Уитмен читал стихотворение в конце своей публичной лекции «Смерть Линкольна», и он устал от этого. Если «О капитан, мой капитан» коренится в поэтическом лексиконе условности середины 19-го века, второй поэме Уитмена Линкольна «Когда сирень последняя в цветущем дворике», то американские стихи заглянули в будущее, создав решающий разрыв. и лингвистически, и в его образе мышления, со временем, когда он писал. Это галлюцинаторная работа, столь близкая американскому поэту к путешествию Данте в Подземный мир:
Уолт Уитмен Ричарда Шугга по имени Фрэнка Х.Т. Беллью, 1872. (Предоставлено Национальной портретной галереей)Проходя видения, проходя ночь;
Проходя, освобождая руки моих товарищей;
Проходя песня птицы-отшельника и песня моей души
Победная песня, выходная песня смерти, все же изменяющаяся, постоянно меняющаяся песня,
Как низко и плача, но ясно, ноты, поднимаясь и опускаясь, затопляя ночь., ,
Дикинсон и Уитмен были двумя из самых чувствительных интеллектуалов в создании американской поэзии. То, что они находились в противоречии и тянулись между прошлым и будущим, только указывает на сложности, которые происходили из-за войны. Среди других писателей, от авторитетных авторов до американцев, которые обратились к поэзии как к форме утешения во время нужды, старшие образцы выражения продолжали преобладать. Переполненная обстановка викторианской литературы была выходом и утешением для нуждающихся людей. Позже Марк Твен, среди прочего, высмеял эту культуру и убил ее в 1884 году в « Приключениях Гекльберри Финна». (Крушение парохода сэра Уолтера Скотта в романе - острый комментарий Твена о конце закрученного сахаром мира романтики.)

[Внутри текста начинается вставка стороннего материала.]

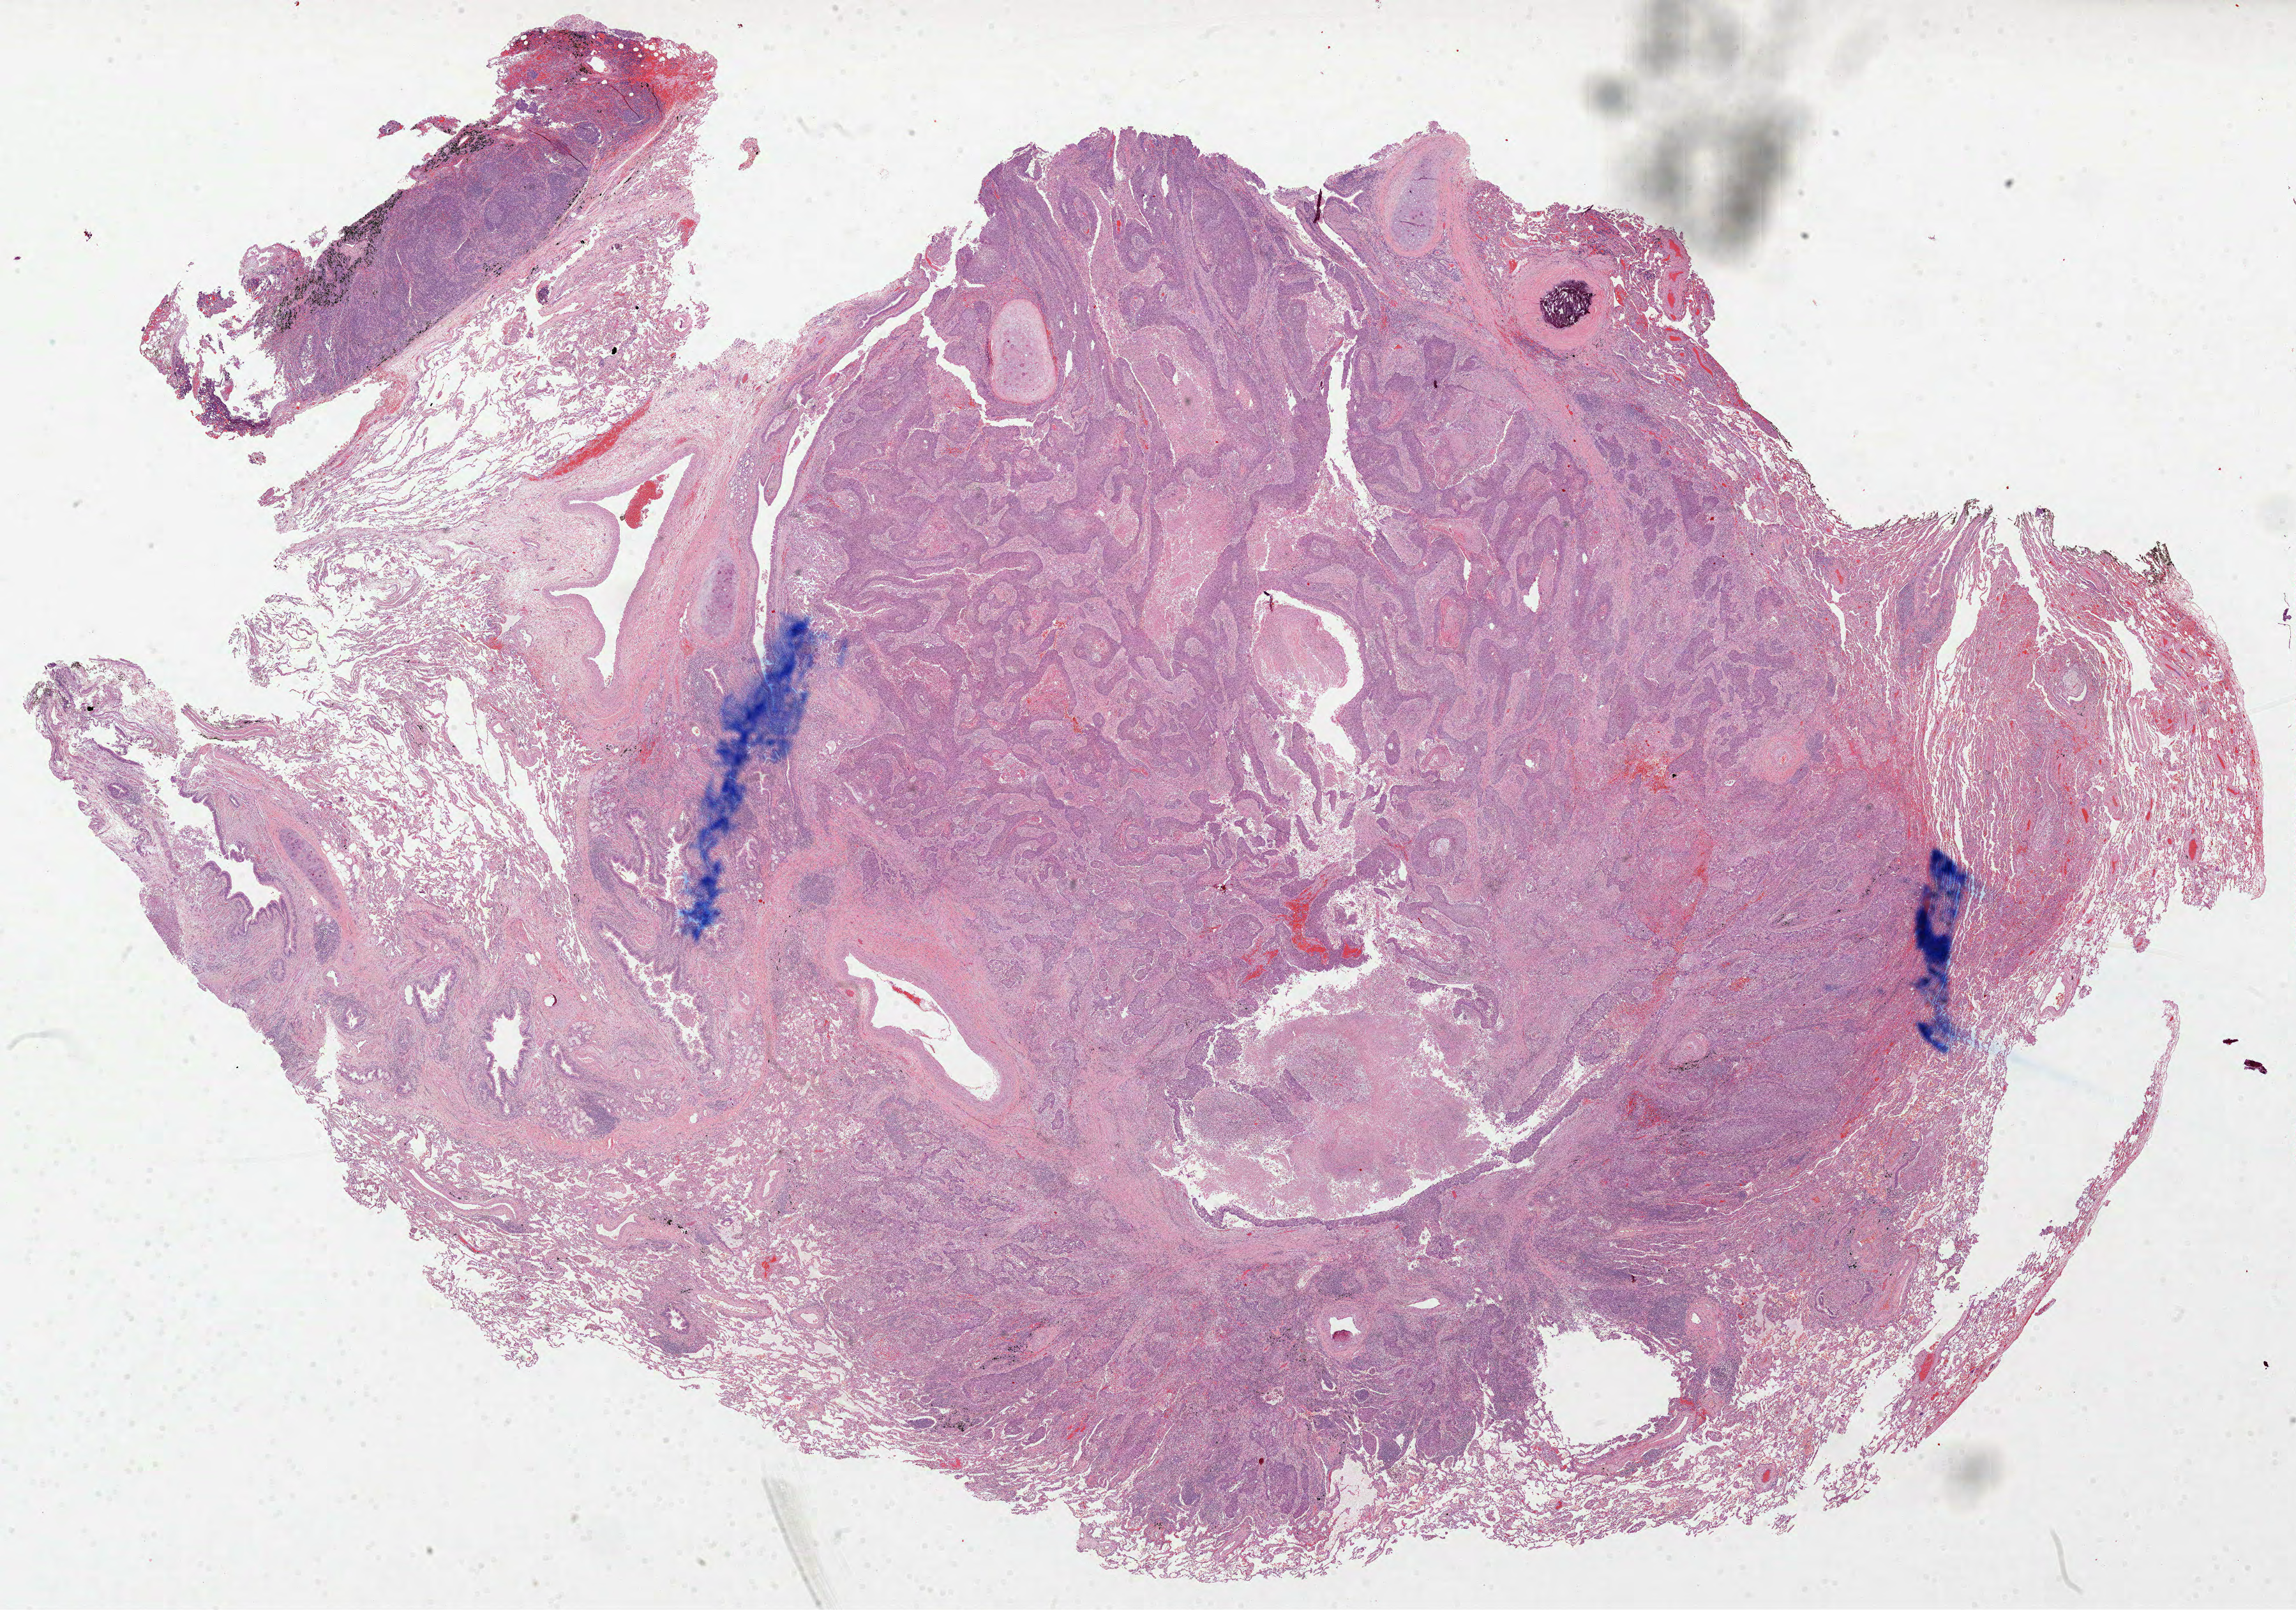
Whole-slide histology image, H&E-stained, low-resolution overview of the scanned area, about 29.0 x 20.3 mm (slide scanned at 40x), formalin-fixed paraffin-embedded (FFPE) diagnostic section, sample: primary tumour, lung. Female patient; age at initial diagnosis 62 years.
Histologic diagnosis: Squamous cell carcinoma, NOS. AJCC pathologic stage: IA.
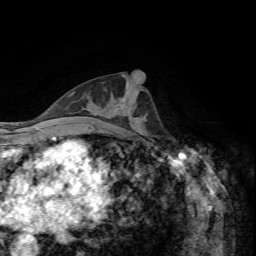
Breast MRI, one axial slice. Slice 32 of 72 in the series (ordered by position). Cropped to one breast. Dynamic contrast-enhanced series, time point 2 of 7 at this slice position (early post-contrast). 1.5 T. TE 4.2 ms, TR 8.7 ms. 2.2 mm slice thickness. 256 × 256 image matrix, field of view 180 × 180 mm. Female patient.
Structures marked on this image (semi-automatic segmentation, software-assisted and operator-edited):
- enhancing-tissue mask used for the functional tumour volume (all voxels passing the contrast-enhancement thresholds inside the analysis volume; usually the tumour): bounding box [x1, y1, x2, y2] px = [113, 98, 146, 120]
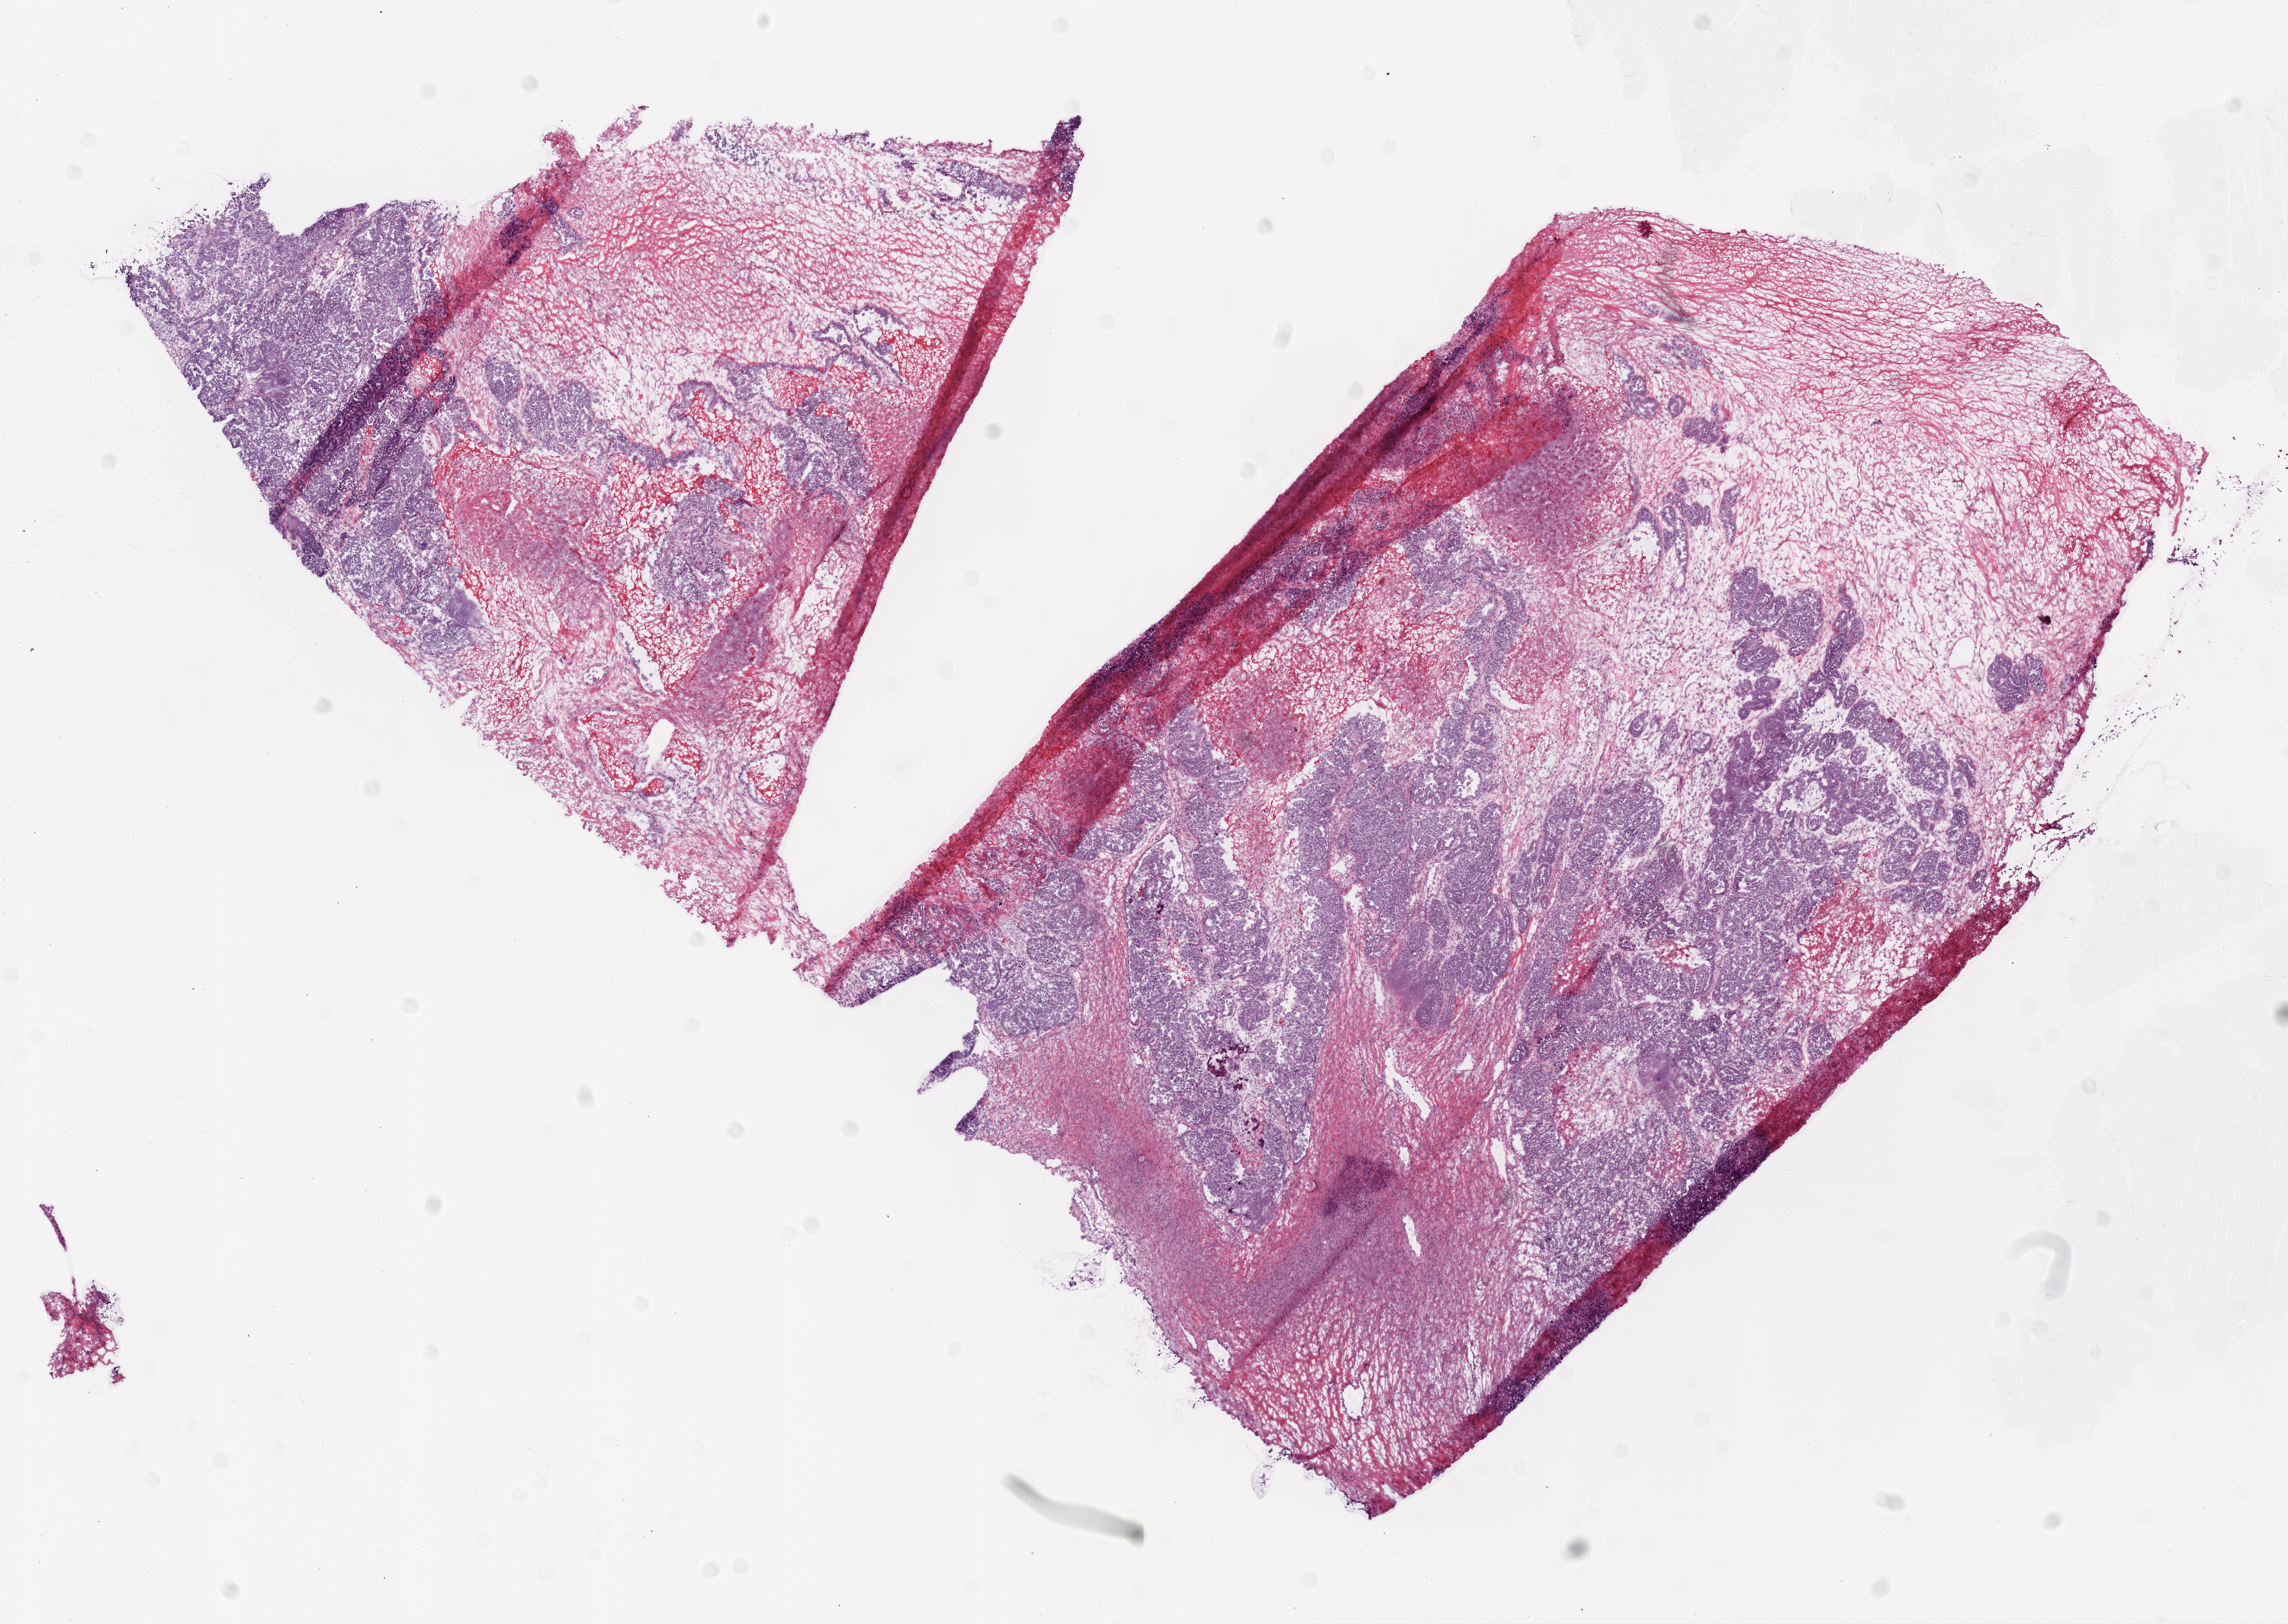
H&E-stained whole-slide image — whole scanned area (about 12.0 x 8.5 mm, acquisition: 20x scan) shown as a low-resolution overview. Frozen section from the top of the tissue portion. Sample: primary tumour, ovary. Patient: female, age at initial diagnosis 48 years. Histologic grade: G3 (poorly differentiated). Pathologist review of this section (percent, as recorded): tumour cells 30%, tumour nuclei 90%, normal cells 15%, stromal cells 40%, necrosis 15%.
Laterality: bilateral. FIGO stage: IIIC. Pathologic diagnosis: Serous cystadenocarcinoma, NOS.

Жестокость войны слила с себя все кованые, эмоционально драматичные викторианские пристрастия, которые уклонялись от непосредственного воздействия самой вещи. Когда американцы отшатнулись от реальности войны, возникло ощущение, что в нашей литературе и поэзии появится более жестокий и реалистичный язык, более подходящий для оценки и описания мира, созданного войной.